# Adopt a hairless girl! Maryland



## mazzola (Jan 4, 2012)

She's great with other rats, very adventurous, and active. She's one of those rats that absolutely LOVE play/out time and will take advantage of it fully. The only reason I can't keep her is that her and my rabbit have some issues with each other. The hairless lady, because of being very curious, finds her way off my bed and into the rabbit cage. The rabbit is NOT okay with sharing her cage so it's become hard and nearly impossible to give the hairless lady the proper playtime and out time she deserves. I'd love to find an experienced owner with at least one other rat (of course) and a rat-proofed room for every day out/play time.

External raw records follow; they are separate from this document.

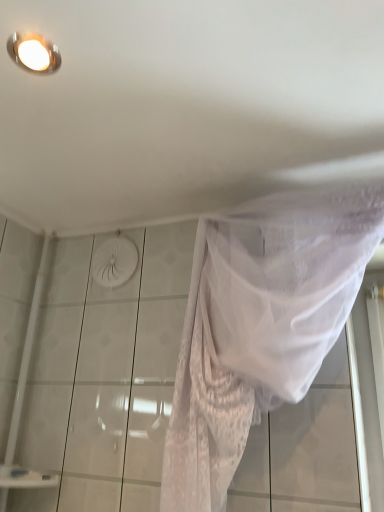
What do you see at coordinates (259, 327) in the screenshot? Image resolution: width=384 pixels, height=512 pixels. I see `translucent white curtain at upper center` at bounding box center [259, 327].

This screenshot has width=384, height=512. In order to click on translucent white curtain at upper center in this screenshot , I will do `click(259, 327)`.

Measure the distance between point (238, 380) and camera.

The depth of point (238, 380) is 38.90 inches.

The height and width of the screenshot is (512, 384). I want to click on translucent white curtain at upper center, so click(x=259, y=327).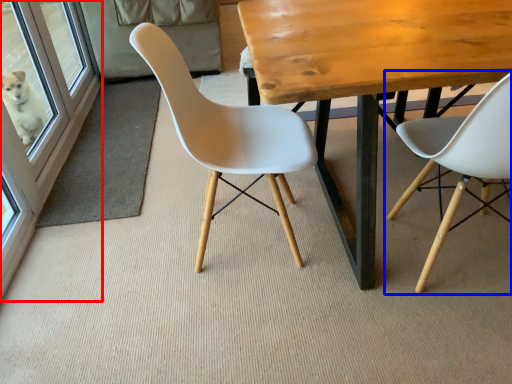
Question: Among these objects, which one is farthest to the camera, screen door (highlighted by a red box) or chair (highlighted by a blue box)?

Choices:
 (A) screen door
 (B) chair

Answer: (A)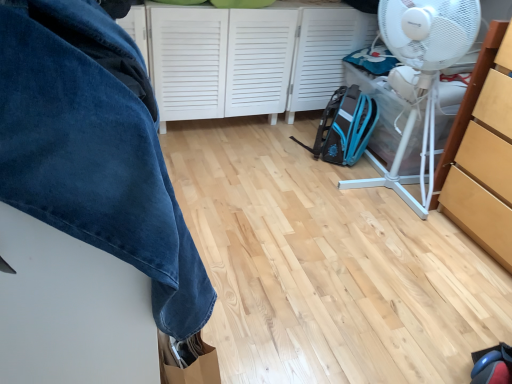
Question: Is white matte cabinet at center, placed as the second cabinetry when sorted from right to left, at the left side of velvety blue blanket at upper left?

Choices:
 (A) no
 (B) yes

Answer: (A)

Question: Can you confirm if white matte cabinet at center, which is the 1th cabinetry from left to right, is wider than velvety blue blanket at upper left?

Choices:
 (A) yes
 (B) no

Answer: (A)

Question: Can you confirm if white matte cabinet at center, which is the 1th cabinetry from left to right, is shorter than velvety blue blanket at upper left?

Choices:
 (A) yes
 (B) no

Answer: (A)

Question: Is the depth of white matte cabinet at center, which is the 1th cabinetry from left to right, less than that of velvety blue blanket at upper left?

Choices:
 (A) yes
 (B) no

Answer: (B)

Question: From a real-world perspective, is white matte cabinet at center, placed as the second cabinetry when sorted from right to left, positioned over velvety blue blanket at upper left based on gravity?

Choices:
 (A) no
 (B) yes

Answer: (A)

Question: In terms of width, does white plastic mechanical fan at right look wider or thinner when compared to velvety blue blanket at upper left?

Choices:
 (A) wide
 (B) thin

Answer: (A)

Question: Considering the positions of white plastic mechanical fan at right and velvety blue blanket at upper left in the image, is white plastic mechanical fan at right taller or shorter than velvety blue blanket at upper left?

Choices:
 (A) tall
 (B) short

Answer: (A)

Question: From the image's perspective, is white plastic mechanical fan at right located above or below velvety blue blanket at upper left?

Choices:
 (A) above
 (B) below

Answer: (A)

Question: Relative to velvety blue blanket at upper left, is white plastic mechanical fan at right in front or behind?

Choices:
 (A) front
 (B) behind

Answer: (B)

Question: From a real-world perspective, relative to light wood cabinet at right, which is the 1th cabinetry from right to left, is white plastic mechanical fan at right vertically above or below?

Choices:
 (A) below
 (B) above

Answer: (B)

Question: From the image's perspective, is white plastic mechanical fan at right above or below light wood cabinet at right, which is the 1th cabinetry from right to left?

Choices:
 (A) above
 (B) below

Answer: (A)

Question: Is white plastic mechanical fan at right wider or thinner than light wood cabinet at right, acting as the second cabinetry starting from the left?

Choices:
 (A) thin
 (B) wide

Answer: (B)

Question: In terms of height, does white plastic mechanical fan at right look taller or shorter compared to light wood cabinet at right, acting as the second cabinetry starting from the left?

Choices:
 (A) tall
 (B) short

Answer: (A)

Question: In terms of height, does teal fabric backpack at center-right look taller or shorter compared to white matte cabinet at center, which ranks as the second cabinetry in front-to-back order?

Choices:
 (A) short
 (B) tall

Answer: (A)

Question: From the image's perspective, is teal fabric backpack at center-right located above or below white matte cabinet at center, which is the 1th cabinetry from left to right?

Choices:
 (A) above
 (B) below

Answer: (B)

I am in Baltimore but can travel an hour for any possible adopters.


----------



## shawnalaufer (Aug 21, 2011)

Awww she looks just like my Scarlett


----------



## A.ngelF.eathers (Jul 6, 2011)

It's not at all possible for you to move or cover the rabbit cage while she's out?


----------



## mazzola (Jan 4, 2012)

Nope. All efforts have failed. I've been trying multiple things for weeks. Her needs just don't fit what I'm capable of providing. Even if I can cover the cage, somehow, and she would stop finding a way in, there are still multiple issues with this house/my room that aren't quite suitable. I love her but I'm more concerned with finding a better life for her.


----------